Media regulators in New Zealand have taken a stance in support of accurate labeling, dismissing all complaints against news outlets that referred to anti-trans activist Posie Parker as an “anti-trans activist” during her recent tour across Australia and New Zealand. Also known as Kellie-Jay Keen-Minshull, Parker’s supporters had raised concerns about this characterization.
Both the Media Council and the Broadcasting Standards Authority (BSA) conducted thorough reviews of the complaints and determined that the description was factually correct. They ruled that it was not unfair to classify Parker as “anti-transgender” or a “trans-exclusionary speaker,” as these descriptions aligned with their regulatory guidelines.
Furthermore, the Media Council found it accurate to label the neo-Nazi groups in attendance at Parker’s Melbourne rally as supportive of her protest, a decision supported by the BSA. This alignment with neo-Nazi sympathizers did not breach media standards, the BSA concluded.
In total, 16 complaints were filed, with nine submitted to the Media Council and seven to the BSA by anti-trans activists. None of these complaints were upheld, as the regulatory bodies found that the coverage, particularly by the New Zealand national news organization NZ Herald, presented a balanced view by including opposition to Parker’s views along with her history of anti-trans comments.
However, the Media Council did express initial concern over a story by radio station RNZ, which appeared one-sided and received 27 complaints.
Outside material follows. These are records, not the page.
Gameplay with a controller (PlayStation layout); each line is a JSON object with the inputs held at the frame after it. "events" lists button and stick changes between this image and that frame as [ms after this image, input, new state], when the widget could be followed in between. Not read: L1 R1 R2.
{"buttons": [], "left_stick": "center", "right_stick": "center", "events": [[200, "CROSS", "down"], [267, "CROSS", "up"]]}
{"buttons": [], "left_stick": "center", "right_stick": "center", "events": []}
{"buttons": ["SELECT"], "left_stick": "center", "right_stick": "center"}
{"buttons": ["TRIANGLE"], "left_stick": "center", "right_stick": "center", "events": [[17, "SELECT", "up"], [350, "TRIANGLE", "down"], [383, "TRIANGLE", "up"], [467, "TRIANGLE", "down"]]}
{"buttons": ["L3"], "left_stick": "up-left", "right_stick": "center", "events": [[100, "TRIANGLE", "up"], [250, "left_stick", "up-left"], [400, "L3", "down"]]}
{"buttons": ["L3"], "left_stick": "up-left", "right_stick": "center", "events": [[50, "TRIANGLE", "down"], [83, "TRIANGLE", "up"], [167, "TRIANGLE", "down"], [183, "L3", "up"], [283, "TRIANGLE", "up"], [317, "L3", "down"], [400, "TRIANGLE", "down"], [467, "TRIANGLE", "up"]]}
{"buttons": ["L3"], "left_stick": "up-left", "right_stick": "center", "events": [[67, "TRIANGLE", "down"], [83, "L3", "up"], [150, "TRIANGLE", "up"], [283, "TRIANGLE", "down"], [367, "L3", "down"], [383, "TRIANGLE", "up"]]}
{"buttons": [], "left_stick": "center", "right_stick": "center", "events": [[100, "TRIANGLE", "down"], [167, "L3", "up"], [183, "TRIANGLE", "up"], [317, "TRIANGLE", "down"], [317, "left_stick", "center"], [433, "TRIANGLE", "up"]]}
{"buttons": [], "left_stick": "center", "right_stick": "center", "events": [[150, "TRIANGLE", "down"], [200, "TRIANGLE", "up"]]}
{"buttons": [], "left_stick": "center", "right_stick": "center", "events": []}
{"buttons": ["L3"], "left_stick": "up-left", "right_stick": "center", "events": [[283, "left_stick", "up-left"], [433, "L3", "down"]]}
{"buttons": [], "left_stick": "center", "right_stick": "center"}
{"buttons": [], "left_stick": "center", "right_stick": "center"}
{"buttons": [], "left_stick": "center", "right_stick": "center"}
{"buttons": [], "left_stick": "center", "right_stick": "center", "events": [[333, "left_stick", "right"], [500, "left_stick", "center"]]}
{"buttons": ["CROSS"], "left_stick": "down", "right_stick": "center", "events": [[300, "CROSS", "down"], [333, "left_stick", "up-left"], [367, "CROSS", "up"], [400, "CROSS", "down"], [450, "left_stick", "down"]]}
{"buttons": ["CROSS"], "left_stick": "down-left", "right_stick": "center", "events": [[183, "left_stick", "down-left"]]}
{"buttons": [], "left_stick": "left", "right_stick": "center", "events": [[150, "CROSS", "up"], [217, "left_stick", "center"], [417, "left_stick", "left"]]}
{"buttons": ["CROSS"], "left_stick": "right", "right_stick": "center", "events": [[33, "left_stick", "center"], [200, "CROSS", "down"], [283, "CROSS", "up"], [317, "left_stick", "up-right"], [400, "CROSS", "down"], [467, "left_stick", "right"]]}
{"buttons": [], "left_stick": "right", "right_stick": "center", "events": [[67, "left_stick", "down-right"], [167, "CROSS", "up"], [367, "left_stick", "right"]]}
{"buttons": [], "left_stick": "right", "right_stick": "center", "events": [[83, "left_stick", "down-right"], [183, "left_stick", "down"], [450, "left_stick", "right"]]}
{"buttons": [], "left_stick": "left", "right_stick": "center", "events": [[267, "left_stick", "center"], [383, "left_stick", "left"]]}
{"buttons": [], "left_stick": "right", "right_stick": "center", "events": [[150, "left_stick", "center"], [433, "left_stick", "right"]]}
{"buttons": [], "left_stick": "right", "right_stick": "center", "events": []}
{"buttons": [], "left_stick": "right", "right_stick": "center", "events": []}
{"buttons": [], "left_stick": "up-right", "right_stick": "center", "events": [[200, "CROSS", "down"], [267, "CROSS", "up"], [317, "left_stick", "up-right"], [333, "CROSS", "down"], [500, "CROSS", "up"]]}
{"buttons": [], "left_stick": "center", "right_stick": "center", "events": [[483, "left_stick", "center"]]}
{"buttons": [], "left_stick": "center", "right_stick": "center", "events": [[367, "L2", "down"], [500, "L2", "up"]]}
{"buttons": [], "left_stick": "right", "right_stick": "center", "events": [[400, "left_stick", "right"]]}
The report noted the absence of anti-trans perspectives and the failure to acknowledge potential threats against anti-trans activists. RNZ swiftly amended the story to include this information, leading to the dismissal of the complaint.
In response to the regulatory decisions, Posie Parker expressed little surprise, stating, “I’m used to authorities siding with the authoritarians.” She voiced her preference for honest reporting but indicated that it did not consume her thoughts. Parker also expressed empathy for New Zealand women and families affected by what she described as “dishonest misogynist ideology.”